Men died in a pathetic state of shock and bewilderment and those who survived have not got over it. Bloomstein may not have produced a shock-horror scoop, but he told the story of their ordeal with vivd sympathy.
There are two possible explanations of the attack. One, the official version, is that the Israelis blundered.
Messages were misrouted. Calculations as to the ship’s position were mistaken. The reports of the pilots flying the jets were misinterpreted. By the time they had told their headquarters that they had seen CTR 5 (an American identifying code) on the side of the ship, the torpedoes had already been launched. And so on. It was all a ghastly mistake. The Israeli government apologised profusely and paid damages to the dead men’s families.
The unofficial version, advanced by Bloomstein, is quite different. The Liberty was eavesdropping on Israeli radio communications. The next day the Israelis were to launch their attack on the Golan Heights. They did not want the Americans to pick up any information about this. They especially did not want the Liberty, deliberately or inadvertently, leaking such information to the Arabs.
So an order came from very high up, probably from Moshe Dayan, to destroy it. After the war the US government accepted the ‘mistakes’ story for diplomatic reasons.
Bloomstein balanced his documentary scrupulously. In the first half men who had been sailors on the Liberty, and American high-ups including Dean Rusk spoke for the cover up theory. In the second half the Israeli top brass put their version. Appalling though it is that 34 men might have been killed by accident, and nearly 200 wounded, the way the Israelis told it, it sounded quite credible.
Interviewed in a darkened studio, the survivors described the horror of being strafed in confined space. A tearful one explained that he feels all the worse because he doesn’t know who to blame. American and Israeli governments have come and gone since 1967. ‘I can’t direct my anger there’.
What emerged with disturbing clarity from this elegant and powerful film was that, whichever story is true, he and his mates were cannon-fodder.” - , Lucy Hughes-Hallett Evening Standard
Torture is practised in over 70 countries.
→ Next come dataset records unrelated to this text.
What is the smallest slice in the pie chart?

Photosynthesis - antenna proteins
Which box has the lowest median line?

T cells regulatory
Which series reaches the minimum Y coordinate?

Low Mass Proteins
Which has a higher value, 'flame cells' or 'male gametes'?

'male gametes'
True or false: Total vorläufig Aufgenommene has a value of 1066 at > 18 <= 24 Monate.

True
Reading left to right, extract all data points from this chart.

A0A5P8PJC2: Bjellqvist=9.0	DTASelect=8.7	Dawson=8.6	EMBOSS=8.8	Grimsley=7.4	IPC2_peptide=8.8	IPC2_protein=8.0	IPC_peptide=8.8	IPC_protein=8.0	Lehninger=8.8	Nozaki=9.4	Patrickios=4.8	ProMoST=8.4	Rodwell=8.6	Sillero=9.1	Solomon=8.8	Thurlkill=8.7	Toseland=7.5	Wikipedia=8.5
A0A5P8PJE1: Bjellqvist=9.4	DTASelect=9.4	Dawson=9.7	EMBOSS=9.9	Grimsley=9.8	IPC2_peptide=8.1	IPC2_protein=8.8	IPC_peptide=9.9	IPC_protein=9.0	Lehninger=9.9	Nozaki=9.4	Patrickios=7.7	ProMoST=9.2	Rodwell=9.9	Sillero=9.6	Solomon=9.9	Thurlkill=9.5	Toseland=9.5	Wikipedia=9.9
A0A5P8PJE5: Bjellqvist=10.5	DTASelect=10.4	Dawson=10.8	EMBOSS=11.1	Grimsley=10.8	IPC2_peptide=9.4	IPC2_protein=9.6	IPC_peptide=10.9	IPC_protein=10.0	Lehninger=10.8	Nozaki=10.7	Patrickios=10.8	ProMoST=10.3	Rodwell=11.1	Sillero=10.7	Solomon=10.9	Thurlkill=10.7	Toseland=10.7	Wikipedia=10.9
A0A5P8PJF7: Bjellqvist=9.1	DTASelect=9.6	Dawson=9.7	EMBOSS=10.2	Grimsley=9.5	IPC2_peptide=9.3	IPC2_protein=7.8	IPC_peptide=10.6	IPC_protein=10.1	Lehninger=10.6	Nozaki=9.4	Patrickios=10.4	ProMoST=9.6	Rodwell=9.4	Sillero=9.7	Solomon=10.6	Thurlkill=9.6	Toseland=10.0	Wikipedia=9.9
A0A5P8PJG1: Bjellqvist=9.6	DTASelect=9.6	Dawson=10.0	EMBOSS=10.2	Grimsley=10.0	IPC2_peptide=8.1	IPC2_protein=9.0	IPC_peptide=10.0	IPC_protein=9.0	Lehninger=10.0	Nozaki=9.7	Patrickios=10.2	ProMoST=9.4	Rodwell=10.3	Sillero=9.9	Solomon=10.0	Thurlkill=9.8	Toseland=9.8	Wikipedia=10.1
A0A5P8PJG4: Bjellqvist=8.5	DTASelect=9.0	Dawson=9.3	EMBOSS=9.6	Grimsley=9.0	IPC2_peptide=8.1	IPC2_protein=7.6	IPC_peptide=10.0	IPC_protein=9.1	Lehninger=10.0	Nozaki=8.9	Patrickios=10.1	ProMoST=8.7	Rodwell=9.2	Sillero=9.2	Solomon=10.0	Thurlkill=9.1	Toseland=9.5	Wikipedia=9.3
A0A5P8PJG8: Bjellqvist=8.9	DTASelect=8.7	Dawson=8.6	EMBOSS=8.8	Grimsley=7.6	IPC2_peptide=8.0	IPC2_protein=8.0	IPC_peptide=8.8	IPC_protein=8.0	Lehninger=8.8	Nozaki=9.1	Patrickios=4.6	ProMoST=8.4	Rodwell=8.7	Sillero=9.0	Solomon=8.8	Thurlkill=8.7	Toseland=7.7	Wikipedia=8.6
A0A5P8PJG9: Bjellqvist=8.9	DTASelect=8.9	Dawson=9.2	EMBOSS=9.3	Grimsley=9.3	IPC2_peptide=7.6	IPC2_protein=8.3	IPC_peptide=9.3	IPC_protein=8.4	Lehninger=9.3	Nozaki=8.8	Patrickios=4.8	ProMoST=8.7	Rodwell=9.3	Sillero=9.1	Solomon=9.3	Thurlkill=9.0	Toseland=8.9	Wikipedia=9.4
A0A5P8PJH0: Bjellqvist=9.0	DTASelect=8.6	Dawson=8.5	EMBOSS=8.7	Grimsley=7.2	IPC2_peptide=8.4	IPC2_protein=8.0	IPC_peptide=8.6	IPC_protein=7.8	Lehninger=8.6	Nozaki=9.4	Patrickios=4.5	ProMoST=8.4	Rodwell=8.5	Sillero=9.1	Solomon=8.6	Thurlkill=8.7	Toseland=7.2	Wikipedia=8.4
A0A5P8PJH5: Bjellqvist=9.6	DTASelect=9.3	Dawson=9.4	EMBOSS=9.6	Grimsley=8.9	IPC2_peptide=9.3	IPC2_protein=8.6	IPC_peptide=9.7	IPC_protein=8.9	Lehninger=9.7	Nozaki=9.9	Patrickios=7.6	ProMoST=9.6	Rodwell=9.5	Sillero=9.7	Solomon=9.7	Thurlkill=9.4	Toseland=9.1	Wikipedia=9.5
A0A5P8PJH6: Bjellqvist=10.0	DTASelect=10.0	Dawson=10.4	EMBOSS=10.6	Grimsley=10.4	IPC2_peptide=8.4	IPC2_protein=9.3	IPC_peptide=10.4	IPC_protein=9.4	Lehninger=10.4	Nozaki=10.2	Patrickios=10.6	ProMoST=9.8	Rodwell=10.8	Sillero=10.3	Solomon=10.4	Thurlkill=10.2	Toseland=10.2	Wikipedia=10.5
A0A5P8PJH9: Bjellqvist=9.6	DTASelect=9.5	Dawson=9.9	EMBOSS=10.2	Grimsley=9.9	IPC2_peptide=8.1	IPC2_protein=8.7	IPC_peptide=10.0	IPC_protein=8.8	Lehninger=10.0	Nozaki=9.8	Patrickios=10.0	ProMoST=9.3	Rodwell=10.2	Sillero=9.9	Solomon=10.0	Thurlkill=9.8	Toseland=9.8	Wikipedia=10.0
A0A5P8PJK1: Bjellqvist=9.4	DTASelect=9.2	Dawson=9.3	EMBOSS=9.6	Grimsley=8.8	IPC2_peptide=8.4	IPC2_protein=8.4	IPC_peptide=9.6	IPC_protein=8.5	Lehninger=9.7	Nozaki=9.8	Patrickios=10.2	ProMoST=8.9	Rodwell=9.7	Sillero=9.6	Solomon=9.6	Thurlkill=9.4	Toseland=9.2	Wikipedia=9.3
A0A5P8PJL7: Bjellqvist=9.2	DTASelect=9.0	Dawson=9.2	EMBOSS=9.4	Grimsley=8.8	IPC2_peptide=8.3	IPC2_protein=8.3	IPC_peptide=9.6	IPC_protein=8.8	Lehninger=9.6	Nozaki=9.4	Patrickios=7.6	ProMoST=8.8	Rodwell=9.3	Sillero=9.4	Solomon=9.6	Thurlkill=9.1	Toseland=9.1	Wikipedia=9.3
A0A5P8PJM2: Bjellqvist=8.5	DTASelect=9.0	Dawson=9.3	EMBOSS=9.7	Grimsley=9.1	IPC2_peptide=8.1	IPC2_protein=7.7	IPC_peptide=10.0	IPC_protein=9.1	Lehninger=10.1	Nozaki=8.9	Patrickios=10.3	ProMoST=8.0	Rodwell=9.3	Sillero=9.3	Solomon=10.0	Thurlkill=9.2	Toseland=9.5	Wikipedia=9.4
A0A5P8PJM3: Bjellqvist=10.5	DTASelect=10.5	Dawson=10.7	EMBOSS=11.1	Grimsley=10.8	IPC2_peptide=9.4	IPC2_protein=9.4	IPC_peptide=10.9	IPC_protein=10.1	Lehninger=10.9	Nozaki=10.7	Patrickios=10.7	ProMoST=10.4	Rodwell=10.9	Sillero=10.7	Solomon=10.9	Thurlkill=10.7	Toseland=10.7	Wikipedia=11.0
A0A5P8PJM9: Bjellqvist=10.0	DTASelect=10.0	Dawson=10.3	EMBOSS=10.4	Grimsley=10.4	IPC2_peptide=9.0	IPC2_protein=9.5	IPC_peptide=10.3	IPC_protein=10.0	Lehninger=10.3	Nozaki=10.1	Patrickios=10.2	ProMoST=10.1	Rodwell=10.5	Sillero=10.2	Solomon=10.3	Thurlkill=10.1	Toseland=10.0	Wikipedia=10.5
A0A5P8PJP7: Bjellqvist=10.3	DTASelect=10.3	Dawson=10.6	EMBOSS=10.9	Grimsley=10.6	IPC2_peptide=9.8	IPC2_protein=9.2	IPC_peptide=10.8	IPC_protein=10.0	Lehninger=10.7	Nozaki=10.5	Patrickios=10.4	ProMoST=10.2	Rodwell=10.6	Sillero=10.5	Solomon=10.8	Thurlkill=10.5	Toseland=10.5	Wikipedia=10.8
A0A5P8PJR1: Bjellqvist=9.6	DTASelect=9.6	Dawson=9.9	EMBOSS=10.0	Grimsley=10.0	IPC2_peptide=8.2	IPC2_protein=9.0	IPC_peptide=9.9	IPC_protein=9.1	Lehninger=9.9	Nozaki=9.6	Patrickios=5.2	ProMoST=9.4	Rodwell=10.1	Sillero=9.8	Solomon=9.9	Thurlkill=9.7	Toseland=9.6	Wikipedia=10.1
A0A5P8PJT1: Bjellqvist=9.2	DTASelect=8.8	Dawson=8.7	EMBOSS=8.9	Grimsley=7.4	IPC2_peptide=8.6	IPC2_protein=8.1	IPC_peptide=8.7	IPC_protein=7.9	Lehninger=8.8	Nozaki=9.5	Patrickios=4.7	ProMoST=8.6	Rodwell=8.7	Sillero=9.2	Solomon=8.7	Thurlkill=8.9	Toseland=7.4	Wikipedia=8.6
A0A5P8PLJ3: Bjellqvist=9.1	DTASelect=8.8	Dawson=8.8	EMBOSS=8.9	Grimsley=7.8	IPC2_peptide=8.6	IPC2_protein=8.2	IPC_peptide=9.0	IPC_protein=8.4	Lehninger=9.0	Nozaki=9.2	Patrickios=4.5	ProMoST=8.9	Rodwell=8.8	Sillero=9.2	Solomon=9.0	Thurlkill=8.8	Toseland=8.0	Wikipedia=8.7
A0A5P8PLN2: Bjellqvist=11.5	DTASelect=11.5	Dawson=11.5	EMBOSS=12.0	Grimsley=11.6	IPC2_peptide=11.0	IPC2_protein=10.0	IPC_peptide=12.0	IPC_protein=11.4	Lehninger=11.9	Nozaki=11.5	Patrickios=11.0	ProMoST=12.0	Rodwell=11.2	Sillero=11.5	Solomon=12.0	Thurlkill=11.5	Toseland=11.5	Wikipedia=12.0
It is a global phenomenon, although banned under international law. From extreme physical brutality to the sophisticated use of drugs and electricity, it comes in a number of forms and many victims believe this terrible, traumatic experience will always remain with them and may even be passed indirectly to their children.
But are torturers psychopaths or can anyone be trained to torture another human being? What conditions are necessary for torture to flourish? Can victims be helped? These were among the questions I asked in this exploration of torture in 1984, in which perpetrators talked to me about administering terror and victims spoke about enduring these terrifying experiences.
The Universal Declaration of Human Rights was passed in 1948 yet every day we hear of civil liberties being violated in countries round the world, of justice taking second place to greed and manipulation, of fundamental rights being abused. The words ‘Human Rights’ roll glibly off the tongue of many a diplomat or politician. But what do they actually mean? Whose human rights? Do one man’s rights encroach or violate his neighbour’s? How do East and West interpret human rights?
I wanted to investigate this relatively modern concept and record the development and advance of human rights since the Second World War; how the international community tries to implement them through the various bodies that have been created – and what they actually mean for victims and perpetrators; to examine if the machinery of human rights can actually make a difference to people’s lives when so many vested interests stand in the way of a safer and more just world.
Human Rights is a two hour film, that attempts to examine and explore these questions placing the idea of rights in its historical as well as a contemporary context. The film looks at the developments in the United Nations in Geneva and New York as well as the European Court of Human Rights in Strasbourg. Filming took place all over the world , from Hungary to the Philippines, from Russia to the Sudan.